Dust Expiry: Clean the UTXO set from spam

Yeah, simple might be fine, though that becomes a different sort of dust limit, and maybe wallets will just decide “oh, I’ll ignore the complexity by just pretending values below that amount are unspendable / don’t exist at all”, making it more confiscatory in practice than in theory.

I don’t think it actually gives a very nice fixed upper limit; sending utxos at 20,000 sats ($20) or below straight to the accumulator still lets you potentially have 105 billion utxos at 20,001 sats each, using up about 7 terabytes of disk, assuming the entire 21M BTC is used for the attack. Of course, applying a budget constraint to the attack might fix that; if you’re discarding anything under as little as 4000 sats, then every additional 10GB added to the utxo set implies that ~5714 BTC ($570M) has been reserved by the attacker, and at 1sat/vb, I think recovering those funds would cost ~81 BTC ($8M, ~1.4% of the funds used).

Adding the time factor in doesn’t really help here though, because if the entire network is conspiring to fill your disk, they can just create too many new utxos in each block and hit pretty high numbers before any time factor comes into play.

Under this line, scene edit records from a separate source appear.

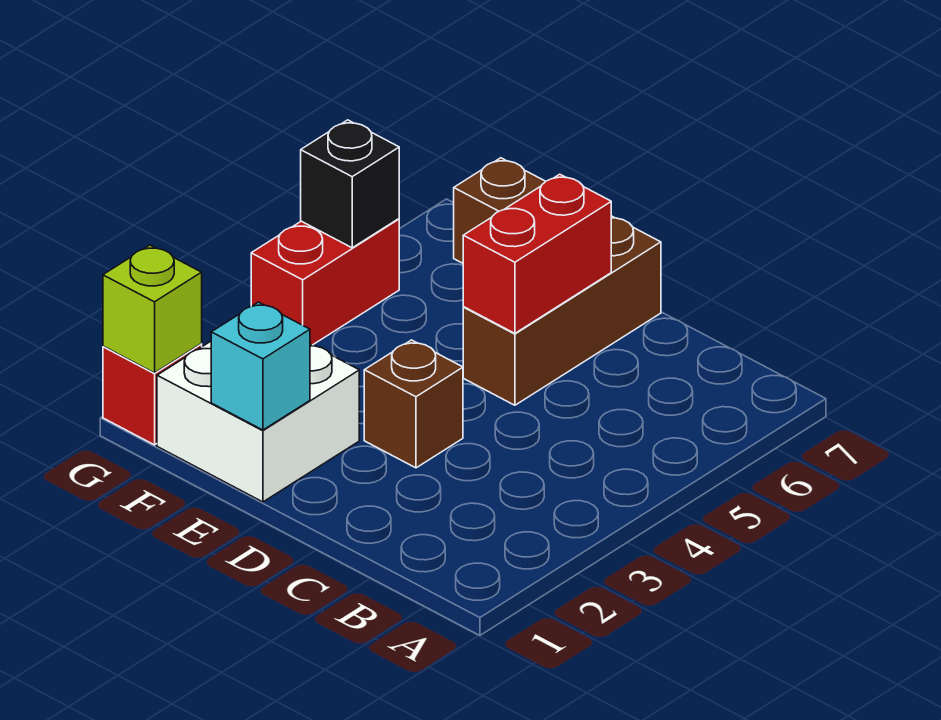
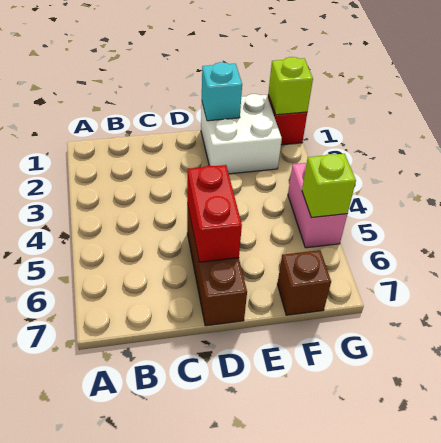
brown 1x1 brick [364,340,463,468] -> none
red 1x2 brick [251,219,399,345] -> pink 1x2 brick [288,163,347,248]
black 1x1 brick [301,120,399,248] -> lime 1x1 brick [302,154,356,218]

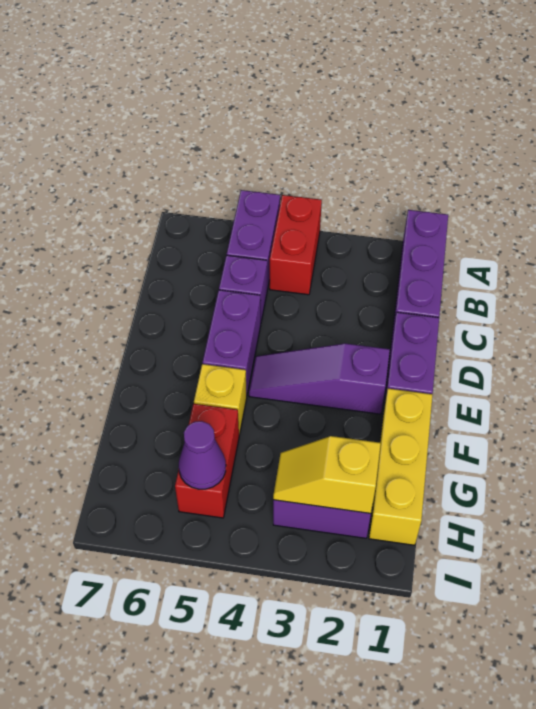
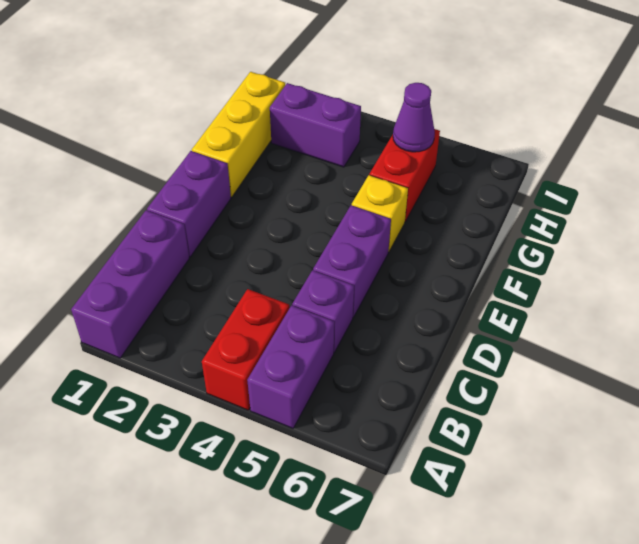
purple 1x3 slope [249,343,390,414] -> none
yellow 1x2 slope [273,436,381,514] -> none

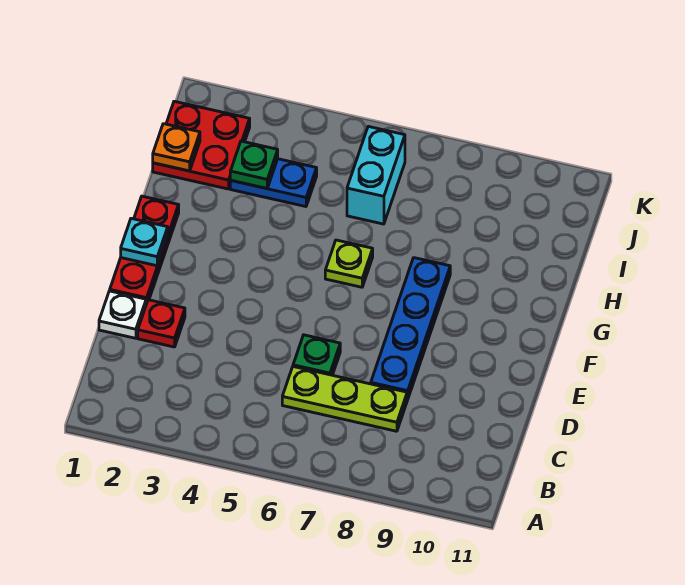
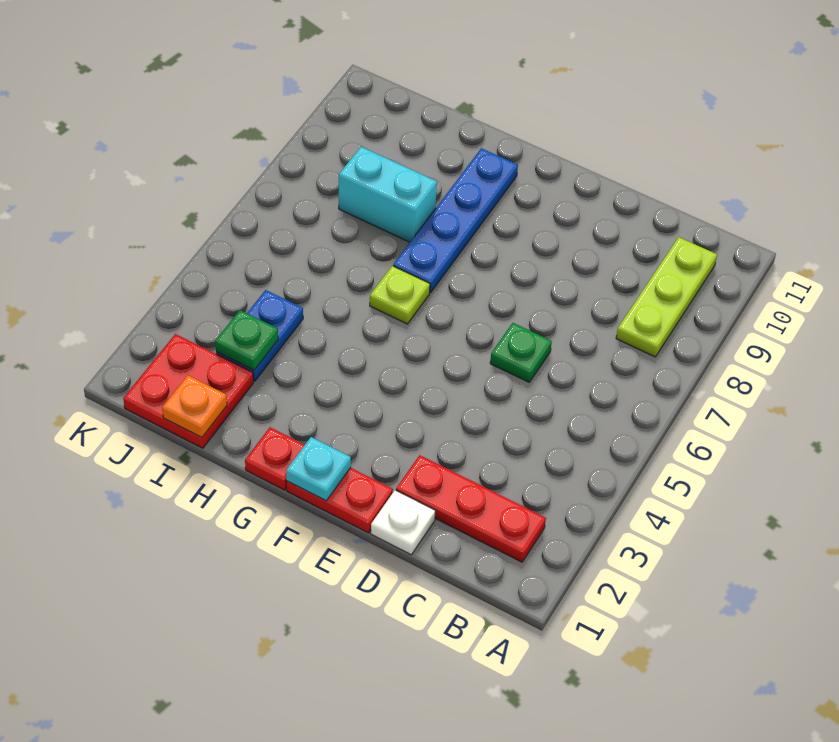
lime 1x3 plate [282,367,408,431] -> lime 1x3 plate moved to [616,237,717,357]
red 1x1 plate [138,300,185,347] -> red 1x3 plate [396,455,546,562]
blue 1x4 plate [371,258,450,399] -> blue 1x4 plate turned to [393,148,518,293]
cyan 1x2 brick [347,126,405,224] -> cyan 1x2 brick moved to [339,147,437,242]

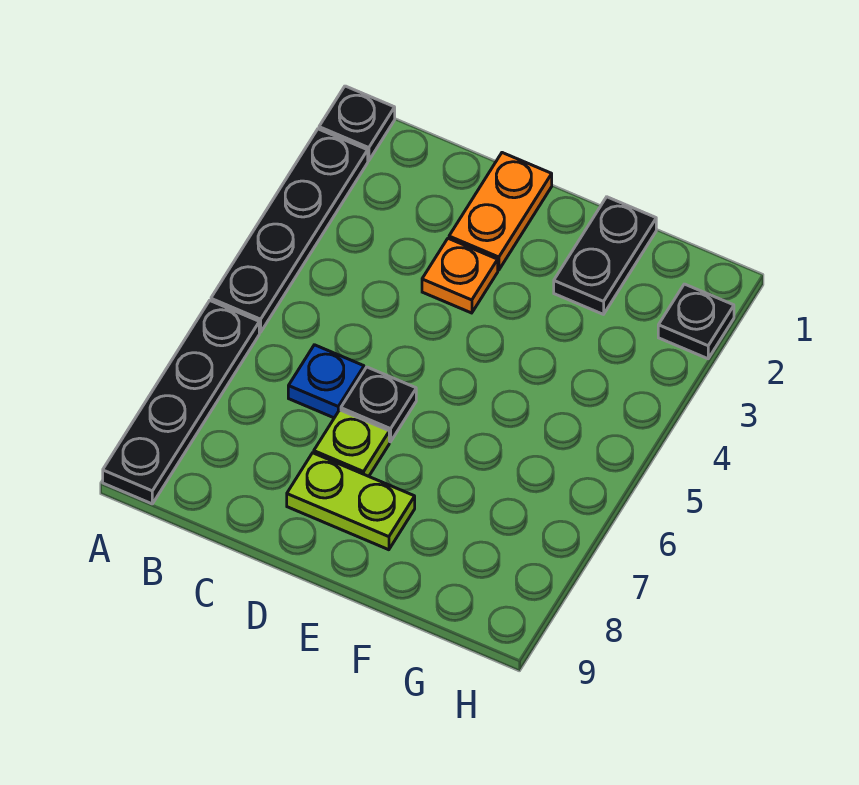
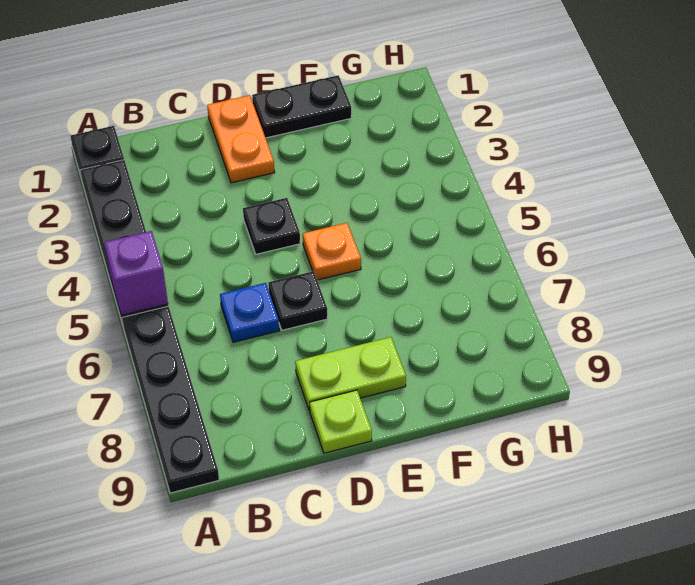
none -> purple 1x1 brick [104,231,168,316]
orange 1x1 plate [422,238,498,313] -> orange 1x1 plate moved to [303,223,361,280]
lime 1x1 plate [314,410,389,476] -> lime 1x1 plate moved to [310,390,372,453]
black 1x2 plate [554,197,656,314] -> black 1x2 plate turned to [252,75,351,138]
black 1x1 plate [658,284,734,359] -> black 1x1 plate moved to [243,198,300,254]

So perhaps that also argues in favour of simplicity…

One thing maybe worth worrying about is if low-value utxos are used briefly as part of L2 systems (eg John Law’s systems, perhaps some of the Ark designs); being able to create a dust utxo then spend it quickly without having an extra layer of complexity thrust upon you is probably nice, and also fairly benign as far as everyone else is concerned.

Perhaps that just means that you should move things to the accumulator if it’s below 4000 sats and older than 1008 blocks, or similar though.

In the worst case, over ~1000 blocks, I think you could create somewhere around either 10M utxos (normal-ish transactions), 30M utxos (as many outputs as possible), or 100M utxos (dummy utxos that are either unspendable or anyone-can-spend, and probably use up less space individually in the utxo set), using up between 700MB to 7GB on disk.

I guess you could probably also do something like “for the first 1000 blocks (1 week), you just need a txid/vout; after that, for the next 100,000 blocks (2 years), you need the txid/vout/block-hash/position-within-block to spend; and after that, you need to maintain/reconstruct a utreexo-style proof as well” could work.

Honestly I think it would be the reverse – if the UTXO set could grow without placing a burden on nodes, there’s no longer the same argument for preventing dust outputs, so probably not really a reason to reject them from mining/relay, which in turn would invite them to be used more frequently in L2 designs (“this output’s available if we need it, for unusual paths when participants disappear or try to cheat or something else weird happens, but normally we’ll just ignore it and let it expire into the accumulator forever”), creating significantly more of them.